守衛らしき制服の男が、その横にかがみこんで肩を叩き、声を掛けているようだった。その呼びかけにも、倒れた人物はピクリとも動かない。
守衛はスマホを取り出してどこかに連絡を始めた。消防への通報だろうか。慌ただしく建物の中に戻っていく。
僕はとっさに顔をしかめた。苦いものが口の中に広がる。救急車だって、この混雑では路地に入ってこられないだろう。

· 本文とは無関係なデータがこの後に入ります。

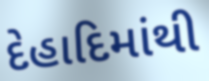
દેહાદિમાંથી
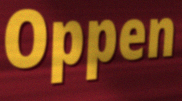
Oppen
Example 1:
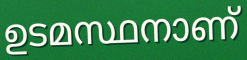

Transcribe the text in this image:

ഉടമസ്ഥനാണ്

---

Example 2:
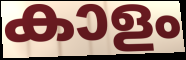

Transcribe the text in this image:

കാളം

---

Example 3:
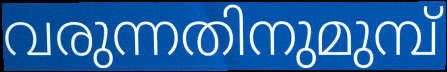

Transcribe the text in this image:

വരുന്നതിനുമുമ്പ്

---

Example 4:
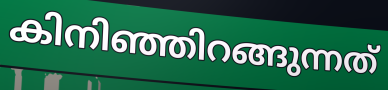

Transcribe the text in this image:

കിനിഞ്ഞിറങ്ങുന്നത്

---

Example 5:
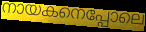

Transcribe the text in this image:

നായകനെപ്പോലെ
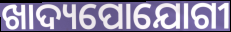
ଖାଦ୍ୟପୋଯୋଗୀ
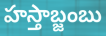
హస్తాబ్జంబు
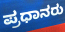
ಪ್ರಧಾನರು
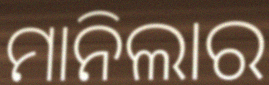
ମାନିଲାର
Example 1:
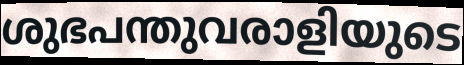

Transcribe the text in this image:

ശുഭപന്തുവരാളിയുടെ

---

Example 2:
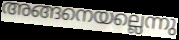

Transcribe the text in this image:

അങ്ങനെയല്ലെന്നു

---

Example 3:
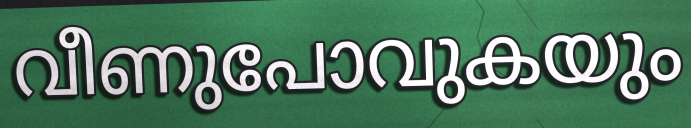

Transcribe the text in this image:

വീണുപോവുകയും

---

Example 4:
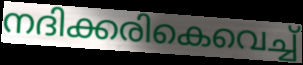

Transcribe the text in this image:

നദിക്കരികെവെച്ച്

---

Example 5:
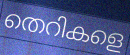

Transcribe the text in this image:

തെറികളെ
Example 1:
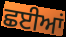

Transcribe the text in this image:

ਛਈਆਂ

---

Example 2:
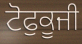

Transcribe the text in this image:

ਟੋਫੁਕੂਜੀ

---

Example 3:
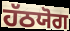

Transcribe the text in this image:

ਹੱਠਯੋਗ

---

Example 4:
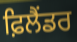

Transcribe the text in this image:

ਫ਼ਿਲੈਂਡਰ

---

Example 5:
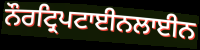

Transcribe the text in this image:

ਨੌਰਟ੍ਰਿਪਟਾਈਨਲਾਈਨ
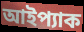
আইপ্যাক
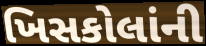
ખિસકોલાંની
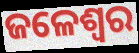
ଜଳେଶ୍ବର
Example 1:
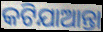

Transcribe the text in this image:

କଟିଯାଆନ୍ତା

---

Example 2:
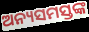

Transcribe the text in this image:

ଅନ୍ୟସମସ୍ତଙ୍କ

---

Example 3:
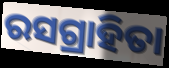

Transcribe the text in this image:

ରସଗ୍ରାହିତା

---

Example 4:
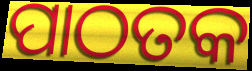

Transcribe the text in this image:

ପାଠତକ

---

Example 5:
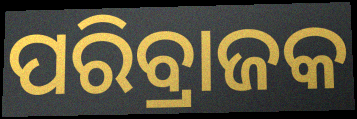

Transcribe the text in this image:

ପରିବ୍ରାଜକ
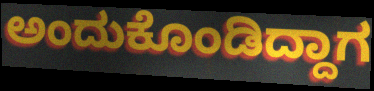
ಅಂದುಕೊಂಡಿದ್ದಾಗ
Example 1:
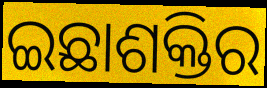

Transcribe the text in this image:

ଇଛାଶକ୍ତିର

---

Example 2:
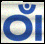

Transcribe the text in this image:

ଠାଁ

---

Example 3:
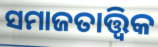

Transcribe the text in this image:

ସମାଜତାତ୍ତ୍ୱିକ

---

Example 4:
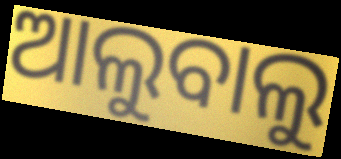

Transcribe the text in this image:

ଆଲୁବାଲୁ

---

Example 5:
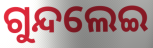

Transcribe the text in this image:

ଗୁନ୍ଦଲେଇ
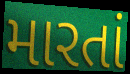
મારતાં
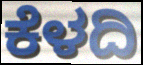
ಕೆಳದಿ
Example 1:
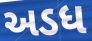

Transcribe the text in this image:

અડધ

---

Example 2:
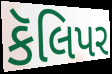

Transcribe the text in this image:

કૅલિપર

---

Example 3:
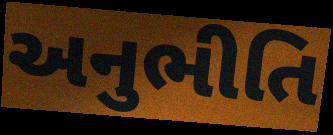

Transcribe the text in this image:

અનુભીતિ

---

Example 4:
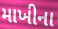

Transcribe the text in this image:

માખીના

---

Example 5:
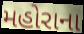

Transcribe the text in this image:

મહોરાના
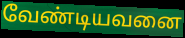
வேண்டியவனை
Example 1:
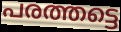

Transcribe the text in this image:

പരത്തട്ടെ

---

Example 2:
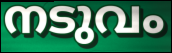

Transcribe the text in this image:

നടുവം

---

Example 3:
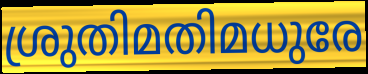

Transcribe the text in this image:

ശ്രുതിമതിമധുരേ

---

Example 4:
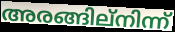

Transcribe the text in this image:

അരങ്ങില്നിന്ന്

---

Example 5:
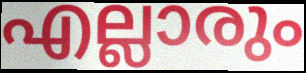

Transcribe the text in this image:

എല്ലാരും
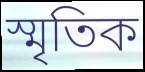
স্মৃতিক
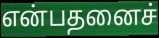
என்பதனைச்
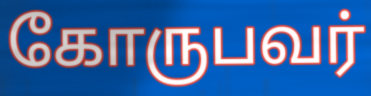
கோருபவர்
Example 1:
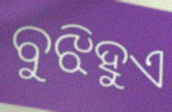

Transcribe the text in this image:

ବୁଝିହୁଏ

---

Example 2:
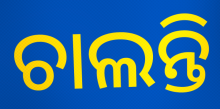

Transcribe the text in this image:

ଚାଲନ୍ତି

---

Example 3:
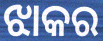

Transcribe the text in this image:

ଝାକର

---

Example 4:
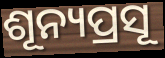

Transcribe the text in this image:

ଶୂନ୍ୟପ୍ରସୂ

「助かるかな。ひどいヤジだったし、最低のいたずらをして、最後に背中を押したやつがいるんだ。あんなことさえなければ、こんな風にならなくてすんだんじゃないか」
「最低のいたずら? シランさん、何を見たの?」
「レーザーポインターを当てたやつがいるんだ」
「レーザーポインター?」
「大きい会場でプレゼンをするとき、スクリーンに映した映像やホワイトボードの一点を指し示す道具、あるだろう。ペンライトみたいなやつで、赤い光点が指した先に浮かび上がるようにできてる」
「ああ、見た。確かに、誰か使ってたね。あれって、そういう名前なんだ」
まみちゃんは得心がいったという表情でうなずいた。
「あれが顔に当たったんだ。多分下からやられてる。それで、まぶしがってバランスを崩したあの人が倒れて落ちたように見えた」
「ふうん」
まみちゃんは腕を組んだ。
「どいつだか分かればいいのに。ふざけてやったにしても度が過ぎてる。警察に突き出せば、傷害罪になるかも」
やりきれなくて、僕は吐き捨てるように言った。まみちゃんは少し首をかしげて、眼下の光景を見下ろしていた。